Knowledge overshadowing exposes fundamental limitations in LLMs and related architectures that persist despite high-quality, factual training data or sophisticated retrieval augmentation:

  • Resilience to Prompt Instructions: LLMs cannot reliably suppress parametric knowledge even when instructed to ignore it; metacognitive prompt design and rationale generation offer only partial compensation (Sun et al., 6 Jun 2025).
  • Generalization vs. Selectivity Trade-off: Overshadowing reflects a broader tension: gradient-based optimization favors compressible, popular patterns, but this overgeneralization undermines model selectivity and conditional faithfulness (Zhang et al., 22 Feb 2025, Huang et al., 20 May 2025).
  • Evaluation Pitfalls: Model-based evaluation is inherently biased in the presence of knowledge conflict; human or mixed evaluators are necessary for conflict-laden tasks (Sun et al., 6 Jun 2025).
  • Limits of Black-box Mitigation: Most mitigation strategies (self-contrastive decoding, filter-fusion recipes) operate as post-hoc corrections, yet architectural or data-level approaches are likely necessary for robust prevention across tasks (Zhang et al., 2024, Zhang et al., 22 Feb 2025).

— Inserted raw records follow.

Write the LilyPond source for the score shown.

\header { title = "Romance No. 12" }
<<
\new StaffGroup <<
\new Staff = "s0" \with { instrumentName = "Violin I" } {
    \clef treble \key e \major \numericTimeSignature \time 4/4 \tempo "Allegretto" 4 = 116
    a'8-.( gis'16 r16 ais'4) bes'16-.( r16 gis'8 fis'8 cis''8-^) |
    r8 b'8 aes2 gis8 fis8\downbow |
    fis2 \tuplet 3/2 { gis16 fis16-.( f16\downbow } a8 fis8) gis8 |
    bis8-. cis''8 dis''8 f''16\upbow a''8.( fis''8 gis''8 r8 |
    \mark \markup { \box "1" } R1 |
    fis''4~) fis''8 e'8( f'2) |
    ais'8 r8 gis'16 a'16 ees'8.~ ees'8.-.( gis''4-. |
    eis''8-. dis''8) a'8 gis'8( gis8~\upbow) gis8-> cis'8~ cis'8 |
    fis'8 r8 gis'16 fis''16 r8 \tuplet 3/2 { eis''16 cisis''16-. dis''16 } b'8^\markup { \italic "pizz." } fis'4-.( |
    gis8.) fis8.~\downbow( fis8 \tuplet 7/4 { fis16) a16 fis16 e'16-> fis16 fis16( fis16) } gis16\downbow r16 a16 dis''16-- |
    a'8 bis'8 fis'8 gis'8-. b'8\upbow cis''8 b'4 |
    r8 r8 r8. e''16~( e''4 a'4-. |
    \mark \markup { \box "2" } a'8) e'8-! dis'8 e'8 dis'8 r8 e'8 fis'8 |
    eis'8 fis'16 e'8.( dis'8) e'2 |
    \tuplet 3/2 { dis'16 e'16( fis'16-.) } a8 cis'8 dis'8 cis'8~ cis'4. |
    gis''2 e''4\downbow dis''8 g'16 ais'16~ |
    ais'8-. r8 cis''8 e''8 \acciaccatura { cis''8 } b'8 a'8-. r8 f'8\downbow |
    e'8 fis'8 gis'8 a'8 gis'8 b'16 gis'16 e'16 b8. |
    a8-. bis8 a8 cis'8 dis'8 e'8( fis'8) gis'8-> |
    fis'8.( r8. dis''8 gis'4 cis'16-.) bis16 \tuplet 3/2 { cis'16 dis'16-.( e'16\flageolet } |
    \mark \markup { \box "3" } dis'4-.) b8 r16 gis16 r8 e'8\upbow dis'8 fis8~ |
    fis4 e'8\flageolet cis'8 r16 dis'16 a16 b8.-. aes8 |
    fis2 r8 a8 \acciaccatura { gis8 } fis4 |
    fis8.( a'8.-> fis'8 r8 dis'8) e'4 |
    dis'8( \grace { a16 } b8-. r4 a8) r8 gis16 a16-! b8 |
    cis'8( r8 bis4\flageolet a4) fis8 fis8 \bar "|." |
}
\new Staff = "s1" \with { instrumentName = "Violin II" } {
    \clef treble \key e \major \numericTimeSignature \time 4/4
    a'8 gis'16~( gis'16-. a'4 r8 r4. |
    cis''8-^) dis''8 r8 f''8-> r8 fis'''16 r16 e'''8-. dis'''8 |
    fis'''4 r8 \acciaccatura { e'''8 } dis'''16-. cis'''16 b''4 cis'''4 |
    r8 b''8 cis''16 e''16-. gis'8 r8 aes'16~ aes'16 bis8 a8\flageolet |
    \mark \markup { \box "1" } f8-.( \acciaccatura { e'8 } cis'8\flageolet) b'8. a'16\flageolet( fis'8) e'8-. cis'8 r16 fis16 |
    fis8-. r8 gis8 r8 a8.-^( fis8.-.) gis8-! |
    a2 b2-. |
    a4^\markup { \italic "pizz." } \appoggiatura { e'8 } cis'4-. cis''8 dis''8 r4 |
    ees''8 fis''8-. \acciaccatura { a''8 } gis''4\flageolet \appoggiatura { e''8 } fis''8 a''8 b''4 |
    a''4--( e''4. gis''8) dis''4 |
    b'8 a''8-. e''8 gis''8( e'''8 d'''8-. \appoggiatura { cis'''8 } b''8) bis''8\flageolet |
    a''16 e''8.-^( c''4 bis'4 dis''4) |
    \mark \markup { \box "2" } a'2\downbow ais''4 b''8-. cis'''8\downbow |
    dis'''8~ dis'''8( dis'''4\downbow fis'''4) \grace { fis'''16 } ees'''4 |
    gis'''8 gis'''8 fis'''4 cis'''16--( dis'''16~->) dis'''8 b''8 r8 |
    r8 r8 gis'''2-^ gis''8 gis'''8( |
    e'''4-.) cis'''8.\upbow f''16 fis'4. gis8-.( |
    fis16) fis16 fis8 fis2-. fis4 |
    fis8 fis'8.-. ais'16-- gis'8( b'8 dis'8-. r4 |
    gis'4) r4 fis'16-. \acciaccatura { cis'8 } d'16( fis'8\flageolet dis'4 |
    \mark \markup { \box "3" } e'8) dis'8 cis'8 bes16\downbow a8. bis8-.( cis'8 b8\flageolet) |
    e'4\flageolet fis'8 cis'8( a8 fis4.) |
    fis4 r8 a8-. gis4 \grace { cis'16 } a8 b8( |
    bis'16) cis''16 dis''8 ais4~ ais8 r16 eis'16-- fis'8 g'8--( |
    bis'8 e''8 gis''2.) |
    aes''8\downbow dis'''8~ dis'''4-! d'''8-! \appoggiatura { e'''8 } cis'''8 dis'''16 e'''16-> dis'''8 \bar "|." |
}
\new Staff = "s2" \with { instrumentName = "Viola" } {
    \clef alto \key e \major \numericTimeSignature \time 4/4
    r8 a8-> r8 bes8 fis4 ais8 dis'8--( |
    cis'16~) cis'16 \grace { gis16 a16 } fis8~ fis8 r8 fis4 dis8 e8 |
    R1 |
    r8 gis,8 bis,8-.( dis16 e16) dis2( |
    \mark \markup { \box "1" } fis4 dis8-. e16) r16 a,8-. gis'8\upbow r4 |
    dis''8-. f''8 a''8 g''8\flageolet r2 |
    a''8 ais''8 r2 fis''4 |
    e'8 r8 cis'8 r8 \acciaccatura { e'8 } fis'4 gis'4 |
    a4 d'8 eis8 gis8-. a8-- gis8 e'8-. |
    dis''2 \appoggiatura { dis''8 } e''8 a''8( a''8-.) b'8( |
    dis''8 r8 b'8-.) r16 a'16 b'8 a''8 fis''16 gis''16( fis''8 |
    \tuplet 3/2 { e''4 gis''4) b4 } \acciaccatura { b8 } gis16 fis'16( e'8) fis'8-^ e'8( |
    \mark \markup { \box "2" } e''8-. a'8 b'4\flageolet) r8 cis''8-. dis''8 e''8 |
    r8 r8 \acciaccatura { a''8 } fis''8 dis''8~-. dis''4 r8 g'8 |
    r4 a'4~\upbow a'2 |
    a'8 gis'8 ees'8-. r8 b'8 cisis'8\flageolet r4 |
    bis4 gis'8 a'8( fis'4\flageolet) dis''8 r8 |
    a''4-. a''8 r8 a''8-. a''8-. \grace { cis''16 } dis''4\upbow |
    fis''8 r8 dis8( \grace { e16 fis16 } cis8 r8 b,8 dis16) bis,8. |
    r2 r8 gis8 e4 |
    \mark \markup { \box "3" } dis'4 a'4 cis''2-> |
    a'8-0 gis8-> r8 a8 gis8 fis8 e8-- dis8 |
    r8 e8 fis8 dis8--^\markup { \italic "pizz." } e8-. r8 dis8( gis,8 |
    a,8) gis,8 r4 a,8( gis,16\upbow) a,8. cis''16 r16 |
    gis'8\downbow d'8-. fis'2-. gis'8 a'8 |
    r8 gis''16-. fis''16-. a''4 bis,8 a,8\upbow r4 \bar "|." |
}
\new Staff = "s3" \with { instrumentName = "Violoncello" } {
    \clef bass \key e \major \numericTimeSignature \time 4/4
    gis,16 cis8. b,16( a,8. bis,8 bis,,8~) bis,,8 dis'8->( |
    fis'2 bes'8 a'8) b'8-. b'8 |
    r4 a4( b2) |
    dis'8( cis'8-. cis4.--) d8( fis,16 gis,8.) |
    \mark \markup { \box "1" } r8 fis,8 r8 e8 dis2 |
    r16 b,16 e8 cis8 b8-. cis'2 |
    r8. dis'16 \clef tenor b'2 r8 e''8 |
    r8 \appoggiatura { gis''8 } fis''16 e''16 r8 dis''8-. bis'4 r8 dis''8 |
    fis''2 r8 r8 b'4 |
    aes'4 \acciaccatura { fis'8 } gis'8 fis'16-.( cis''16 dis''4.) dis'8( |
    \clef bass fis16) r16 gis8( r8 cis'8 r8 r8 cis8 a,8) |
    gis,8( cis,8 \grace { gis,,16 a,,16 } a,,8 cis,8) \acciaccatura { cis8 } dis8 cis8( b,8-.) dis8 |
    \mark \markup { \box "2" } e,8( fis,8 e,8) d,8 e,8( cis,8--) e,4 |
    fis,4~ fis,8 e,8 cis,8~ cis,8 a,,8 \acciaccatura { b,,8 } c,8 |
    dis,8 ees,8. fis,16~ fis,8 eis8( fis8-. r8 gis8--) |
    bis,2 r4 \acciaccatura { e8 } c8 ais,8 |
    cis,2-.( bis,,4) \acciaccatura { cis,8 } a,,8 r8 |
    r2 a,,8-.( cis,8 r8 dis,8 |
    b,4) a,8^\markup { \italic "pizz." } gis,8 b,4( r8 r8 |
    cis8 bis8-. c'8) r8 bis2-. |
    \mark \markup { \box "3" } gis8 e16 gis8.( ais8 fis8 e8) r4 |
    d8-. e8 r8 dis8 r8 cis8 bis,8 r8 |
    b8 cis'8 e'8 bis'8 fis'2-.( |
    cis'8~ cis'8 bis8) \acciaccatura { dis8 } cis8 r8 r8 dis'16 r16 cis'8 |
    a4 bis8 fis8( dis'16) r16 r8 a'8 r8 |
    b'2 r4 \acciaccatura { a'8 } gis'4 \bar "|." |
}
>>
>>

  • Open Directions: The interaction of overshadowing with instruction-tuning, multimodal/fused representations, continual and lifelong learning, and cross-lingual knowledge retention remains largely unexplored (Guo et al., 18 Mar 2025, Zhuo et al., 15 Oct 2025, Ma et al., 12 Jan 2026).

In sum, knowledge overshadowing unifies a diverse set of failure modes in generative AI, linking hallucination, loss of conditional faithfulness, modality imbalance, and retrieval misalignment to quantifiable, theoretically grounded causes tied to data structure, model capacity, and fusion strategy. Ongoing research leverages both interpretability and architectural innovation to mitigate its impact and forecast error rates, advancing the reliability of knowledge-intensive AI systems.